**EXERCISE PASSAGE:**
[Start of section]
Jeffrey P. Gale, P.A. /// Don’t Undervalue Potency of Florida Workers’ Compensation Statute 440.39

It is not uncommon for a personal injury case and a workers’ compensation case to arise out of the same accident. This is often the case when an employee is hurt in the course and scope of his job through the negligence of a third-party. Our law firm handles both types of cases.

Florida Statute 440.39 gives the employer or its workers’ compensation insurance carrier, as the case may be, lien rights in the proceeds of any recovery made in the personal injury liability case. In consideration of this right, the employer and carrier have a “duty to cooperate” with the employee in prosecuting claims and potential claims against third-party tortfeasors. See sec. 440.39(7).
[End of section]
**WORK ORDER:**
Can you quote the article on Florida Statute 440.39 word for word, starting with "Florida Statute 440.39" and going on through "See sec. 440.39(7)."?

**RECORDS PROVIDED:**
[Start of section]
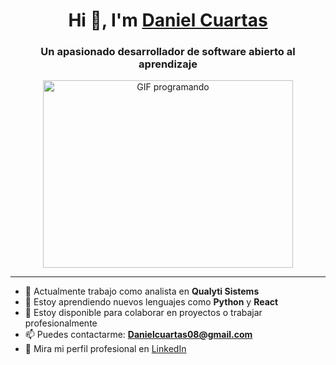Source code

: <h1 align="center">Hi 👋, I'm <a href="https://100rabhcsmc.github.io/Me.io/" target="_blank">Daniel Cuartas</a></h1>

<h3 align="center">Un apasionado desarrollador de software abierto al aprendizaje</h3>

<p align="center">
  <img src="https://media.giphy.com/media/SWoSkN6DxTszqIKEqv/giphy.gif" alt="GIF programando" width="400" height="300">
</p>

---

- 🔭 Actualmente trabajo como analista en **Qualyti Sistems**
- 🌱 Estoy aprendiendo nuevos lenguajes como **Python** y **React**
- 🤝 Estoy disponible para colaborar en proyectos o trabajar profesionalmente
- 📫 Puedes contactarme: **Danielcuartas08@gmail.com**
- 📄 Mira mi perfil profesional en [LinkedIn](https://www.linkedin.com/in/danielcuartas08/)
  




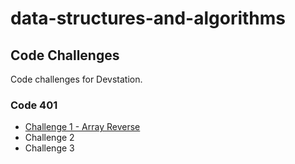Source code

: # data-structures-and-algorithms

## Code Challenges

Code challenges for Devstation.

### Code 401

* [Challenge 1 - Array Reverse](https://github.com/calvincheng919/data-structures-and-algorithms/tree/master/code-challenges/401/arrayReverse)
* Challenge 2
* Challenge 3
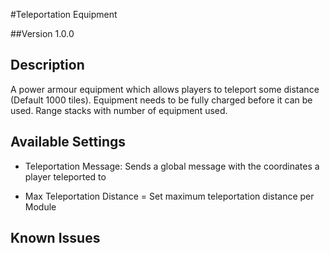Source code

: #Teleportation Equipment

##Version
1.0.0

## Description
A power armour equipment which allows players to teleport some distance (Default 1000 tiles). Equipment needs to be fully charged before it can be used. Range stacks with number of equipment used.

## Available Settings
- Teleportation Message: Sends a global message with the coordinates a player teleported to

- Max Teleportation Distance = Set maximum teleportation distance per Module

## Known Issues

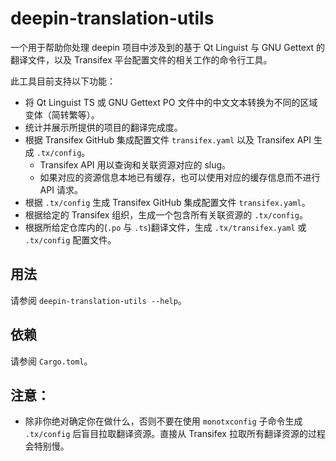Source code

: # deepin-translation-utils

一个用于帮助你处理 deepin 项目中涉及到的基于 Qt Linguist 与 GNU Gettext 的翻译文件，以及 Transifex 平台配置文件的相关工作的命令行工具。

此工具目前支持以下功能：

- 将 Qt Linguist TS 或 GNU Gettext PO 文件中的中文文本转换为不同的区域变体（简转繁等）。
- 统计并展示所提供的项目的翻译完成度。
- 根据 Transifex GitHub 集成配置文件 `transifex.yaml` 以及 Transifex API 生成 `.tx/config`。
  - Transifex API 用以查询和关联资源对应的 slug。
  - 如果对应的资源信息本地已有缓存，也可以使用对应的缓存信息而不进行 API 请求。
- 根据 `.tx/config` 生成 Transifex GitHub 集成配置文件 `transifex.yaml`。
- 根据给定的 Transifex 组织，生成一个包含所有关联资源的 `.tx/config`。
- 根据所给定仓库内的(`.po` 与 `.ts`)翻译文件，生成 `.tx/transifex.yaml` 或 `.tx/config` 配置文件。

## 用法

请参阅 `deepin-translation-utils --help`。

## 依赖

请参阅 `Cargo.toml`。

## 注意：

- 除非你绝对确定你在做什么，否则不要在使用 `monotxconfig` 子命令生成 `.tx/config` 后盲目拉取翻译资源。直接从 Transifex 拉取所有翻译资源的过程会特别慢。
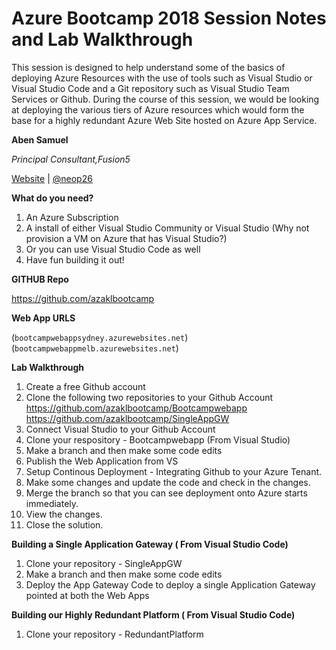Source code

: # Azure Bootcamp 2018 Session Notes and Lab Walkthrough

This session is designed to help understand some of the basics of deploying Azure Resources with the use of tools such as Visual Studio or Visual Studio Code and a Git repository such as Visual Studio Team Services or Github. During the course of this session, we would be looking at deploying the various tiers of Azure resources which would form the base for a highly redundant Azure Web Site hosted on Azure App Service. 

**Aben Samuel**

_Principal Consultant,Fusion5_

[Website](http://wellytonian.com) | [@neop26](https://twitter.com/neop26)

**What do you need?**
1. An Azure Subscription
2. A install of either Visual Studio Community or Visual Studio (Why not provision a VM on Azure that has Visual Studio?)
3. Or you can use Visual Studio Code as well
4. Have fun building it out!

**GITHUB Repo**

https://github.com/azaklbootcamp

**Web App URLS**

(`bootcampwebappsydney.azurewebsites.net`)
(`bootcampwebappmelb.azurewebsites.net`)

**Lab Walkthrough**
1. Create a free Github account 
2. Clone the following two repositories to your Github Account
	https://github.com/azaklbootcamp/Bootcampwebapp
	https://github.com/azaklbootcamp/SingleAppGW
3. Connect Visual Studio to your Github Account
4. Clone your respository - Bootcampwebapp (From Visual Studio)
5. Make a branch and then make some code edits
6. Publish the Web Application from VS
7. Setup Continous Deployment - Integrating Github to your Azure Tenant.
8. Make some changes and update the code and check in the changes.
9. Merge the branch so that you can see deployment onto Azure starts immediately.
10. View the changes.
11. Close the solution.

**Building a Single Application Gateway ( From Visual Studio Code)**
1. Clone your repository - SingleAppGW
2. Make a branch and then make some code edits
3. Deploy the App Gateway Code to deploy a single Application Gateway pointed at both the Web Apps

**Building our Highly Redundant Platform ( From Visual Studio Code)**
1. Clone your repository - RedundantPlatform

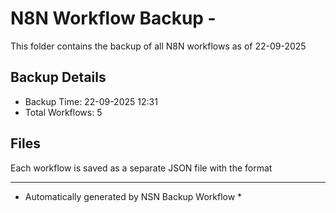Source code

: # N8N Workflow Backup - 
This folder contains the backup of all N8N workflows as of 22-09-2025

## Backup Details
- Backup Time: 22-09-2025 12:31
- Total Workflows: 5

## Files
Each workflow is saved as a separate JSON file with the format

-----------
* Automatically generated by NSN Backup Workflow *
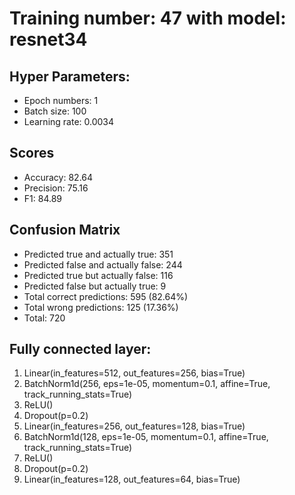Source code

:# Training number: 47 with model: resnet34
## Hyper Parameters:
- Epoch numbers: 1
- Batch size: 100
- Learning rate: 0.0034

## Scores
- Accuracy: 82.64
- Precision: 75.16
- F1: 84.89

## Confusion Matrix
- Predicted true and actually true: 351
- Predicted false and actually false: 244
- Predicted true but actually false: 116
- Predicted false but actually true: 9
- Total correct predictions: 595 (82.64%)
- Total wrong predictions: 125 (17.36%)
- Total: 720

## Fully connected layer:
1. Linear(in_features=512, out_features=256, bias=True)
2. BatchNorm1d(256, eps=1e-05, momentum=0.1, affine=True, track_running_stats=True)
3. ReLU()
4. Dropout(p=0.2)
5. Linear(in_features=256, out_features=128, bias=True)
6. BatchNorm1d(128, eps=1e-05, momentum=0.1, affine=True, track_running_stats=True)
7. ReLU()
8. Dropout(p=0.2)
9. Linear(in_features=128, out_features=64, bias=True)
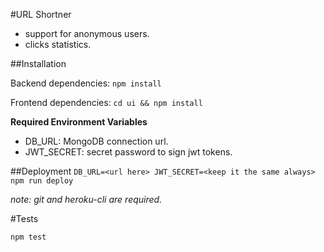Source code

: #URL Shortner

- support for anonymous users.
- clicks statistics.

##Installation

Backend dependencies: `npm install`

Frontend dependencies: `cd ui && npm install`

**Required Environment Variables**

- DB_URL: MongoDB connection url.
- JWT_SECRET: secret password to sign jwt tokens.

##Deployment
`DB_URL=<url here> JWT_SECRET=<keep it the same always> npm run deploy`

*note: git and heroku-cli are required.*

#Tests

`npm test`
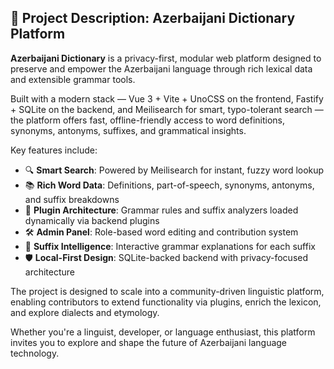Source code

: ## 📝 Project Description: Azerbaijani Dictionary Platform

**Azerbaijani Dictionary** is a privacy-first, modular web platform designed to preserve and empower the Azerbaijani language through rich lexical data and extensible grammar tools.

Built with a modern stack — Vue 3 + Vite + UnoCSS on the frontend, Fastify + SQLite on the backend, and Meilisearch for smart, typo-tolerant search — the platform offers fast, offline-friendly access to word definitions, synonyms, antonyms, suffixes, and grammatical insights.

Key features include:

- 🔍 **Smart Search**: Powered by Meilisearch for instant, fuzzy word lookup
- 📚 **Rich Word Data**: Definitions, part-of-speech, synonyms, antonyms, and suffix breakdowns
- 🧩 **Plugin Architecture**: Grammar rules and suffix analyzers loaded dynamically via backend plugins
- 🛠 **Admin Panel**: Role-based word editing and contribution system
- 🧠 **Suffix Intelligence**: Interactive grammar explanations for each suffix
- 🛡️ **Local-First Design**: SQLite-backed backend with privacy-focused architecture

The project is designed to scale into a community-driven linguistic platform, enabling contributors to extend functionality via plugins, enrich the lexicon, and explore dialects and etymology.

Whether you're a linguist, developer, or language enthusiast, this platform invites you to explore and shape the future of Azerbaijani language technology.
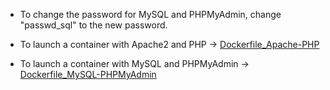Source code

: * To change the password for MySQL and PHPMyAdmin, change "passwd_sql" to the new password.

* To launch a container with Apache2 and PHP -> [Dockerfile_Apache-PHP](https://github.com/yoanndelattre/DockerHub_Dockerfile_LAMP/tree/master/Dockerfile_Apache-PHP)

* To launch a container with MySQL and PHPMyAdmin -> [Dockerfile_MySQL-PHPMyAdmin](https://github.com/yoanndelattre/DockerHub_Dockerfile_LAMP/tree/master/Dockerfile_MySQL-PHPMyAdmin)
[End of section]
**EXERCISE RESPONSE:**
Florida Statute 440.39 gives the employer or its workers’ compensation insurance carrier, as the case may be, lien rights in the proceeds of any recovery made in the personal injury liability case. In consideration of this right, the employer and carrier have a “duty to cooperate” with the employee in prosecuting claims and potential claims against third-party tortfeasors. See sec. 440.39(7).